Scan the following material for the string "allé" and copy each line in which it appears.

+++ THE RECORDS

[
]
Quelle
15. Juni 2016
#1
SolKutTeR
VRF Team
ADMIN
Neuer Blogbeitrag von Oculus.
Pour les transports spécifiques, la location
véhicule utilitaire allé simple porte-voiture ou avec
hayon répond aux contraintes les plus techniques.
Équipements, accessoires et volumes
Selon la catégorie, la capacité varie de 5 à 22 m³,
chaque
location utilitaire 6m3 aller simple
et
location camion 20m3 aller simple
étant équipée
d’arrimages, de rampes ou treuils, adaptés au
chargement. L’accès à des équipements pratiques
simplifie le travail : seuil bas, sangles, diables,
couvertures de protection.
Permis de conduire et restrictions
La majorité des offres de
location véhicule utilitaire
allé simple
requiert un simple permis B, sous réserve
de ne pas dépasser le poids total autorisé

++++++
+++ THE RECORDS

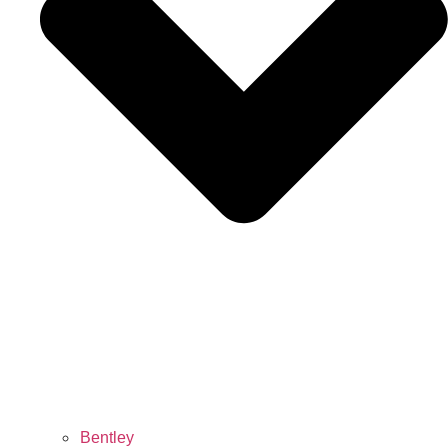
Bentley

++++++

#### [TASK SOLUTION]
véhicule utilitaire allé simple porte-voiture ou avec
allé simple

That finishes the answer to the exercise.